Hiro
- "The Next Level"
- Country: Italy

Programming
- Language: Italian
- Picture format: 4:3

Ownership
- Owner: Mediaset

History
- Launched: December 8, 2008
- Closed: August 1, 2011

Availability

Terrestrial
- Mediaset Premium: LCN n/a

= Hiro (TV channel) =

Hiro was an Italian television channel, owned by television network Mediaset. Aimed to a children and teens viewership, was launched in 2008 as part of Mediaset Premium pay television network. The channel was devoted to broadcasting anime programming. The last announcer of the channel was Italian voice actor Claudio Moneta. The channel's target audience was mostly kids 8-14, but also "children of yesteryear", as the channel mainly aired older anime titles. It also aired some European titles as well.

Since August 1, 2011 to March 31, 2013 the channel was transmitted only on line by Premium Net TV, with the service on demand. Hiro was later shut down.

==History==
Hiro started broadcasting on December 8, 2008 on Mediaset Premium's new Mediaset Fantasy package, at 7am with King Arthur on the Mediaset 1 multiplex.

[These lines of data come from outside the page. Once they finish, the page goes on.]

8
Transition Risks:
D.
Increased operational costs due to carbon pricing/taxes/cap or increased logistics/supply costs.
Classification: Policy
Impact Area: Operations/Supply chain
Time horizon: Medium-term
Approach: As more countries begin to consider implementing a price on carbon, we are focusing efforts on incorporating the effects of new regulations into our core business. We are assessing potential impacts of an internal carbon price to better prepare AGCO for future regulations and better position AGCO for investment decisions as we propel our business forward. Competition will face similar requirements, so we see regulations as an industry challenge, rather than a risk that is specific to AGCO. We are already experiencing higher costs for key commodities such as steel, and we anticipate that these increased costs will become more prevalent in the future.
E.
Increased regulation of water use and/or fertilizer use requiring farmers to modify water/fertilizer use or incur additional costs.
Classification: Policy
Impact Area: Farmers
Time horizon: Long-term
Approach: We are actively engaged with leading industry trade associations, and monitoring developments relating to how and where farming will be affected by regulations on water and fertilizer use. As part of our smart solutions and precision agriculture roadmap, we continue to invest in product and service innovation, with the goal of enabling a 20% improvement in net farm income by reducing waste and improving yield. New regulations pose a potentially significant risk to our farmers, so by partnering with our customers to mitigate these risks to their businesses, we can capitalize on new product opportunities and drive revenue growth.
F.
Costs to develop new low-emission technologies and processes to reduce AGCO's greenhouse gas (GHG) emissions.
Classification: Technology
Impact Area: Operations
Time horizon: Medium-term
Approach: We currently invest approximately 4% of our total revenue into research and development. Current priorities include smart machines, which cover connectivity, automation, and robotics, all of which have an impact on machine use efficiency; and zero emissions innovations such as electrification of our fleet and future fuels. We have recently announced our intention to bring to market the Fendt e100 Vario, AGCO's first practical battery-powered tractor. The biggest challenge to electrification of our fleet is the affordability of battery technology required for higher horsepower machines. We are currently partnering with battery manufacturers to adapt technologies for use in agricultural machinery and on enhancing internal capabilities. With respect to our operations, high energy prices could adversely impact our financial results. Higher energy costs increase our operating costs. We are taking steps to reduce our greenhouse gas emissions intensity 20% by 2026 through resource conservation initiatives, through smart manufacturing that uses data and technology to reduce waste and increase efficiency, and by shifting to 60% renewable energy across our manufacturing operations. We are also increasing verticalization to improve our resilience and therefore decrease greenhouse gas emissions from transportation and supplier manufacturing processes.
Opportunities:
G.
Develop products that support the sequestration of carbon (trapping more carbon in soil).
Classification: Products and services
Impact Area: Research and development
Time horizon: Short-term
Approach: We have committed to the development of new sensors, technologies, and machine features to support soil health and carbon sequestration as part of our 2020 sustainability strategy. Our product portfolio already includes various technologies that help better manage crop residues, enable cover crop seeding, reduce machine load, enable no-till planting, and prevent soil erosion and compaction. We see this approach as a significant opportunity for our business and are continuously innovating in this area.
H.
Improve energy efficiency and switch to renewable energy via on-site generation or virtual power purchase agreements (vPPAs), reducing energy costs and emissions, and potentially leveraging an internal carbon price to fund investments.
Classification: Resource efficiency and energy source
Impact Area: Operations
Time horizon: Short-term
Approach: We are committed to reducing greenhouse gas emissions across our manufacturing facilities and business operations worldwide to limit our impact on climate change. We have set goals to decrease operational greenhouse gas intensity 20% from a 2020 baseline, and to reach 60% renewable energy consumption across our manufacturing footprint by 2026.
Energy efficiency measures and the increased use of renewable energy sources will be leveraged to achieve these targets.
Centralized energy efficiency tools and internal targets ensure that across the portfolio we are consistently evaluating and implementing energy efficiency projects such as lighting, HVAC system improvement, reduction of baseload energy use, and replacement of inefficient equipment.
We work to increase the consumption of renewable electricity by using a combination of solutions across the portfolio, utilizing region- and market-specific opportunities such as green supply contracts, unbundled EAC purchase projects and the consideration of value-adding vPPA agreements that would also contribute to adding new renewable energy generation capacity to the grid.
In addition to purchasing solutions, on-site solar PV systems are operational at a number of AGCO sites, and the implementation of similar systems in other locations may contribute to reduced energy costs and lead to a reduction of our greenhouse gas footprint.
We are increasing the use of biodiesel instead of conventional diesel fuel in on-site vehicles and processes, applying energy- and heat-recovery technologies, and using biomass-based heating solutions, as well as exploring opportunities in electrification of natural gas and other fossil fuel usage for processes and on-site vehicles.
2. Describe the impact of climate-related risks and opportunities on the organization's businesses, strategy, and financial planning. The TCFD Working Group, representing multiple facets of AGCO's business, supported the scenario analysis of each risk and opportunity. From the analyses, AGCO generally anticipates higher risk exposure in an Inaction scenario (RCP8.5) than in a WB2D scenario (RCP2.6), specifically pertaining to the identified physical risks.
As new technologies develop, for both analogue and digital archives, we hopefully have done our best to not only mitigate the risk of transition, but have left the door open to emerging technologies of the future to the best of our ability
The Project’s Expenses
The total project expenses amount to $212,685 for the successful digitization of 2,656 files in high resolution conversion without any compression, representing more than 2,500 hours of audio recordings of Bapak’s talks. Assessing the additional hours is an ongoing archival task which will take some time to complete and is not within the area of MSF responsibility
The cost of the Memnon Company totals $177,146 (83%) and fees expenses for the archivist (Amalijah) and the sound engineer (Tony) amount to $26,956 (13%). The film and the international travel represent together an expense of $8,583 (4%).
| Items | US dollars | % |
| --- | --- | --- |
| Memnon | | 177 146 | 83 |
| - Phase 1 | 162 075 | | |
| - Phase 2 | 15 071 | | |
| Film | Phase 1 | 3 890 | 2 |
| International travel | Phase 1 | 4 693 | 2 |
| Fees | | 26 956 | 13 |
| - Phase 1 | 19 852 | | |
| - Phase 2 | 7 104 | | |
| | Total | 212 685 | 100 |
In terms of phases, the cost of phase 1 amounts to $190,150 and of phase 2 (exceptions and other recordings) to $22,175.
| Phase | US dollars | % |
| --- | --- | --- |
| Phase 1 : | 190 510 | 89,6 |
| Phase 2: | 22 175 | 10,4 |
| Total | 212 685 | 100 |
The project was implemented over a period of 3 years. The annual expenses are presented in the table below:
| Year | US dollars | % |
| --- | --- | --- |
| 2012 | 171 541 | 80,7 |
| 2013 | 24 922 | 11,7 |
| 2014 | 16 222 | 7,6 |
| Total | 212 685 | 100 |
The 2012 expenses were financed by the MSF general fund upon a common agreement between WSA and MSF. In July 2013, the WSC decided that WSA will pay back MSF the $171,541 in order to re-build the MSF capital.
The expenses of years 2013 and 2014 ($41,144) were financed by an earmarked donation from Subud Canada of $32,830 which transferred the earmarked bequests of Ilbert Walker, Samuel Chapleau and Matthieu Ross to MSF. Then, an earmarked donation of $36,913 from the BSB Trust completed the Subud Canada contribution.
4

On October 5, 2009, the channel started broadcasting a 24-hour schedule. The new schedule launched with Hamtaro, later in the month, it was followed by the British series The Legends of Treasure Island (after its suspension from Italia 1) and Beyblade V-Force.

The channel routinely suspended its operations in order to give airtime and bandwidth for Mediaset Premium's football broadcasts.

On August 1, 2011, after airing Mermaid Melody Pichi Pichi Pitch, from 7am, the channel entered standby mode with the Mediaset Premium logo until 12pm, before definitively shutting down its operations on digital terrestrial and on cable. On the same day, Hiro became an on-demand channel on the Premium Play platform under the new name Premium Hiro.